Citi's "most popular cards" page is a critical credit card acquisition generator, garnering approximately 50% of the paid search channel's monthly account total. We were asked to refresh the creative and improve the page's effectiveness in the terms of acquisition funnel metrics across devices (desktop, tablet, mobile). We were one of two agencies in on the effort. Each solution would be developed and tested and the agency/solution with the best test results would be awarded the cards acquisitions work.
I lead the pitch team to a very well-received presentation and, after our concept was tested, the agency was asked to continue the acquisition work.
In addition to Citi's request for a "refresh" solution for the most popular cards landing page, we were asked to "re-imagine" what we could do with this space. Our proposal was an experience that was tangibly engaging, data rich, dynamic, and social - accentuating the relationship of a credit card with it's owner. "Which card am I?", if you will.
This forward thinking set us up as a choice partner for card acquisitions.
With approximately 3 million visits a month and an average interaction time spent of 45 seconds, even a well-designed home page is worthy of evaluation and testing. Stakeholders at State Farm engaged our team to research the history and findings of their home page to devise a learning/testing plan in an effort to help the page work as hard as it can to meet the needs of it's audience.
I worked closely with my UX Director and a small team to decipher various data sources and cull out highlights we felt we could test around.

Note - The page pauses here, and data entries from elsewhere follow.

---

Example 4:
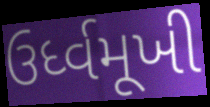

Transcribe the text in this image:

ઉર્ધ્વમૂખી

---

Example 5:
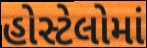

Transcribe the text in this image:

હોસ્ટેલોમાં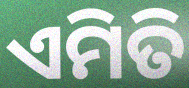
ଏମିତିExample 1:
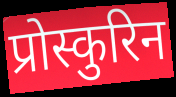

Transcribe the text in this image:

प्रोस्कुरिन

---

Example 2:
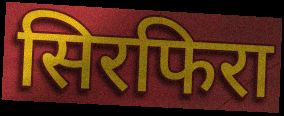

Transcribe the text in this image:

सिरफिरा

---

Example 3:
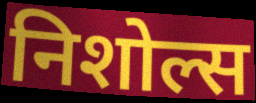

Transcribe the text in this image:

निशोल्स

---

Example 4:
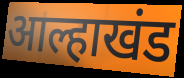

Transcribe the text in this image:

आल्हाखंड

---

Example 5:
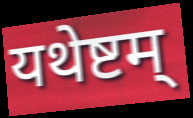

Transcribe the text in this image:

यथेष्टम्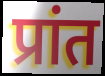
प्रांतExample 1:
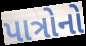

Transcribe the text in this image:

પાત્રોનો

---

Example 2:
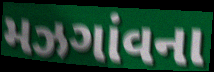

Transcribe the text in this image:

મઝગાંવના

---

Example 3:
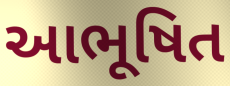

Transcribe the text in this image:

આભૂષિત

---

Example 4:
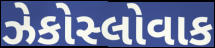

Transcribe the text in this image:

ઝેકોસ્લોવાક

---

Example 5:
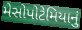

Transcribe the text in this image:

મેસોપોટેમિયાનુંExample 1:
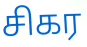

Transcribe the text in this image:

சிகர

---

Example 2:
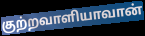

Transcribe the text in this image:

குற்றவாளியாவான்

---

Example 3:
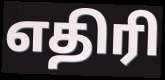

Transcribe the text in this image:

எதிரி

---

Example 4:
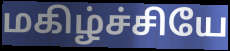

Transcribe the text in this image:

மகிழ்ச்சியே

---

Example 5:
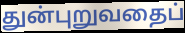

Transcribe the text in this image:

துன்புறுவதைப்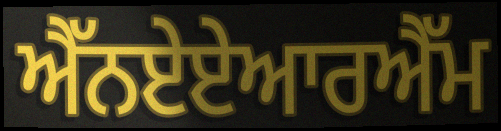
ਐੱਨਏਏਆਰਐੱਮ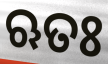
ଋତଃ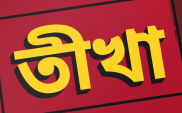
তীখা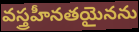
వస్త్రహీనతయైనను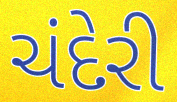
ચંદેરી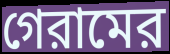
গেরামের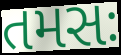
તમસઃ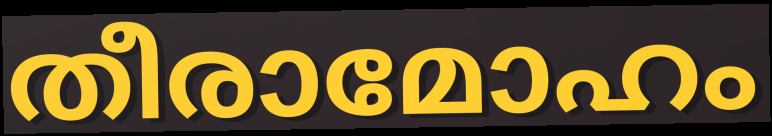
തീരാമോഹംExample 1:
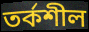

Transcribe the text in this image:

তর্কশীল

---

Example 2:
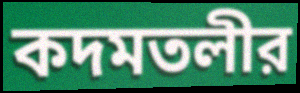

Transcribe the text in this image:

কদমতলীর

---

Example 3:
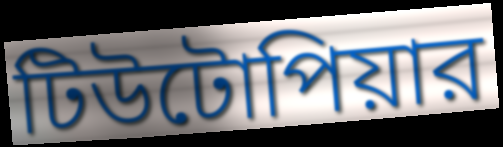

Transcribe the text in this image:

টিউটোপিয়ার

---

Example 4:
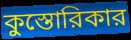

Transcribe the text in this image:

কুস্তোরিকার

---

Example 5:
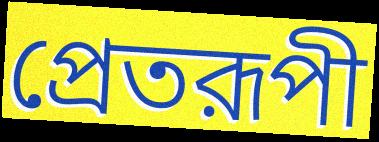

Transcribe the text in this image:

প্রেতরূপীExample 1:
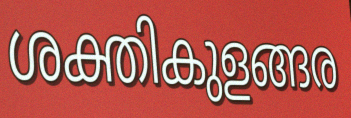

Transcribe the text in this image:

ശക്തികുളങ്ങര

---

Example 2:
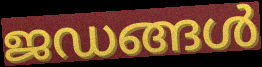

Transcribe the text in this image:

ജഡങ്ങൾ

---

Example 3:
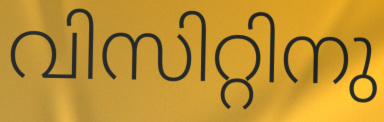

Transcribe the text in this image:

വിസിറ്റിനു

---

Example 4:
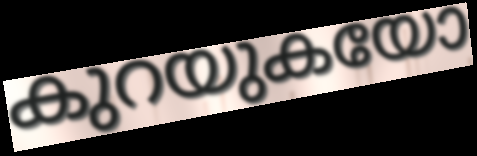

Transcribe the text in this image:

കുറയുകയോ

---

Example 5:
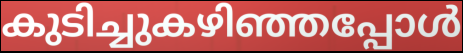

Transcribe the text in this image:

കുടിച്ചുകഴിഞ്ഞപ്പോൾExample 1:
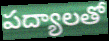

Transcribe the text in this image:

పద్యాలతో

Deliverables included a findings deck, a testing roadmap, and an executive summary.
State Farm wanted to take advantage of an emerging new platform and meet the needs of their early adopting Windows 8 customers by creating a proprietary servicing app. This app was far more than just a stake in the ground, it was an immersive set of tools and information for both existing and potential customers. Users can learn about the full suite of products, view policy and account information, start or check claims, pay bills, bank, and of course connect with their agent.
I was the creative lead on the project working with a multi-discipline, multi-office team that ramped up on the platform, went through a few rounds of user testing, and provided the development team all necessary experience and design documentation.

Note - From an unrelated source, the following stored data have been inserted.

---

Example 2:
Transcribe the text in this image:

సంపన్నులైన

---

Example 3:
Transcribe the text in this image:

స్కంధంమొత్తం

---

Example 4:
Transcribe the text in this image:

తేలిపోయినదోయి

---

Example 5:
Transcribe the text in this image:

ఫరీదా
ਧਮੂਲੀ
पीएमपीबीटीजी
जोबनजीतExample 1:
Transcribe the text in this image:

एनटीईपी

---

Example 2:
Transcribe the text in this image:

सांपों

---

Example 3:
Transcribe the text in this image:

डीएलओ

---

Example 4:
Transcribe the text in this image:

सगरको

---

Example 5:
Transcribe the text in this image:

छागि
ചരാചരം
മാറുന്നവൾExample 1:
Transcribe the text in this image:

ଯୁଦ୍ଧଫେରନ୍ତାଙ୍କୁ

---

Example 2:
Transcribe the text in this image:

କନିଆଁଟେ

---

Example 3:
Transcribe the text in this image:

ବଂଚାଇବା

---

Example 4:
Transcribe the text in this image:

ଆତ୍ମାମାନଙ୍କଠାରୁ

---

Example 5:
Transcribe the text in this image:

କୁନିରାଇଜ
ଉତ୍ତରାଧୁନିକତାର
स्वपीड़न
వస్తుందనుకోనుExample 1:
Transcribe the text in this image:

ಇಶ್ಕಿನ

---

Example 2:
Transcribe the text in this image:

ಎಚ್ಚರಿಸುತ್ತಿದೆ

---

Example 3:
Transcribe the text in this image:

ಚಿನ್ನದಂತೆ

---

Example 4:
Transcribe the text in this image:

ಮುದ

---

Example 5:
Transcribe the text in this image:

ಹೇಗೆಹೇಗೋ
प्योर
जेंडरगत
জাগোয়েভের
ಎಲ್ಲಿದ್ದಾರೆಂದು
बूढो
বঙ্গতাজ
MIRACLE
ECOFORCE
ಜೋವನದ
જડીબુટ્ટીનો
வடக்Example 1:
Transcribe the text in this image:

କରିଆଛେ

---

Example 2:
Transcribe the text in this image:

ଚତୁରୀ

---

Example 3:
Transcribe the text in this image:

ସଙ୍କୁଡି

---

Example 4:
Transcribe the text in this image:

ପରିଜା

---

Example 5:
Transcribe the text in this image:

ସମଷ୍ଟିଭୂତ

When we were redesigning delta.com we also re-skinned the affiliate deltavacations.com. One segue between the experiences we came up with is this map-based vacation explorer that starts from the homepage widget for those that may not have a specific destination or theme in mind. Users can browse the globe, adjust filters, and learn about different locations to hone in on their next vacation deal.

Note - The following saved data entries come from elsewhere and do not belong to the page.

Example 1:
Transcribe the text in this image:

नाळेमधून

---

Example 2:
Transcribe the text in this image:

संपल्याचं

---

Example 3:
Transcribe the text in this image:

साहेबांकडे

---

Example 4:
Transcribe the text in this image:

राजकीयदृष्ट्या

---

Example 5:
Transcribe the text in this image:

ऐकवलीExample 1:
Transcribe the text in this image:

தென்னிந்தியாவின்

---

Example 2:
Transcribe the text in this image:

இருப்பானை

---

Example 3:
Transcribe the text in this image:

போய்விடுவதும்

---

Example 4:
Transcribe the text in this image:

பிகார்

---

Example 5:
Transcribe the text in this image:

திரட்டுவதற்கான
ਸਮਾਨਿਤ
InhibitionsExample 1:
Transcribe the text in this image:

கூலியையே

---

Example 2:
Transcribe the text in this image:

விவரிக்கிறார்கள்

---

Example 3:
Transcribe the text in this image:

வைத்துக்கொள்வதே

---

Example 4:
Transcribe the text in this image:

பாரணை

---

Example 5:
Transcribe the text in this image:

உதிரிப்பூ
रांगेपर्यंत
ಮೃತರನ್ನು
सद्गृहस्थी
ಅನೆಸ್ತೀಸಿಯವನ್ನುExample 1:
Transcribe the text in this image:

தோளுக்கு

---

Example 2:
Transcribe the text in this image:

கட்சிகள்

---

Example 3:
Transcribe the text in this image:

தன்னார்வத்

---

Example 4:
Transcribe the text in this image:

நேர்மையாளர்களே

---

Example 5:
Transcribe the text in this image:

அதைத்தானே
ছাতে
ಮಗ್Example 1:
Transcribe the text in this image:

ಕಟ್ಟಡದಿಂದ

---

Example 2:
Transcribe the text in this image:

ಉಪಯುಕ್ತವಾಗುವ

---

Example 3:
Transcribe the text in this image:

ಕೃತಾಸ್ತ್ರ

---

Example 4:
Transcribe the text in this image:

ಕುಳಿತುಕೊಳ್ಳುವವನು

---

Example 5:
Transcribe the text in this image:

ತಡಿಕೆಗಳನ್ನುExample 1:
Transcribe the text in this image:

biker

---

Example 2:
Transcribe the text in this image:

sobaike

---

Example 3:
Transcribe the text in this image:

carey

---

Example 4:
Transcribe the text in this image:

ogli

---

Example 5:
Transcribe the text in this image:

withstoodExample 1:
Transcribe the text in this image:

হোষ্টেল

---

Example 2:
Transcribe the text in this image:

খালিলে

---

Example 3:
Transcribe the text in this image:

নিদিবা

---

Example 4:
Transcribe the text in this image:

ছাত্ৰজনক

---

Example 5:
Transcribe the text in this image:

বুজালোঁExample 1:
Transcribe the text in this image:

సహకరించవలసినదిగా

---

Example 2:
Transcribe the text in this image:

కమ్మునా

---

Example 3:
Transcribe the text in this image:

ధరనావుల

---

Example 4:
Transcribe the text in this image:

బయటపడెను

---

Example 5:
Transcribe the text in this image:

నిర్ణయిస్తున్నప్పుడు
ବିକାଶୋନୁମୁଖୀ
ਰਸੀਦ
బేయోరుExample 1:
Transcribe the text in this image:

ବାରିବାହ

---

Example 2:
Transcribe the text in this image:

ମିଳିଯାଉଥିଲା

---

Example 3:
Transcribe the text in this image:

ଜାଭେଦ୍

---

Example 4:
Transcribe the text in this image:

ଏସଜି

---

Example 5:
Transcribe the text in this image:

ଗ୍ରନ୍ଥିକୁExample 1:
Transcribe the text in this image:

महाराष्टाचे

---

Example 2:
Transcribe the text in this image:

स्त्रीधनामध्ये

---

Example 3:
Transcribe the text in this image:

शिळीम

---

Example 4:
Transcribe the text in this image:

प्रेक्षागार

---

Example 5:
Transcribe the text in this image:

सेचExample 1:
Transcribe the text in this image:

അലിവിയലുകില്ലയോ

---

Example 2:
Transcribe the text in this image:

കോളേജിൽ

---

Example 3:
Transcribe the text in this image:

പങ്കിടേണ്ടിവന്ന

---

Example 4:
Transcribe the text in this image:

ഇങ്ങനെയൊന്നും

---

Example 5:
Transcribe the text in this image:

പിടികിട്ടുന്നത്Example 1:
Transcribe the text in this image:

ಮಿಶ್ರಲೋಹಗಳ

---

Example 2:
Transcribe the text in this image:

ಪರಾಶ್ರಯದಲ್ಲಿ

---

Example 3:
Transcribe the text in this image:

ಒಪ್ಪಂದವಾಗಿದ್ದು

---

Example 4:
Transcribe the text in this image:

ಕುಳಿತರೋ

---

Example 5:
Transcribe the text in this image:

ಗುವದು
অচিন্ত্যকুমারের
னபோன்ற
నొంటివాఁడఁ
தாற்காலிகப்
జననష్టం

I worked closely with my Creative Director and a talented team of designers and developers to execute this vision.
Bold, beautiful, powerful, clean, light, bright...These are just some of the adjectives we tossed around when designing the new marykay.com. Gone are the days of the stodgy pink backgrounds we once expected. Instead, the new look and feel relied on brilliant contrast and dynamic imagery to portray product and technique. Smart categories, sorting, and filtering allow the user to navigate the deep product catalogue.
The "My MK" portal gives easy access to wish lists, saved tips, reorders, recommendations and your personal beauty consultant.
As the creative lead, I collaborated closely with the UX team and oversaw the design of all necessary page types and assets. All UX and design was documented for an internal MaryKay development team as well.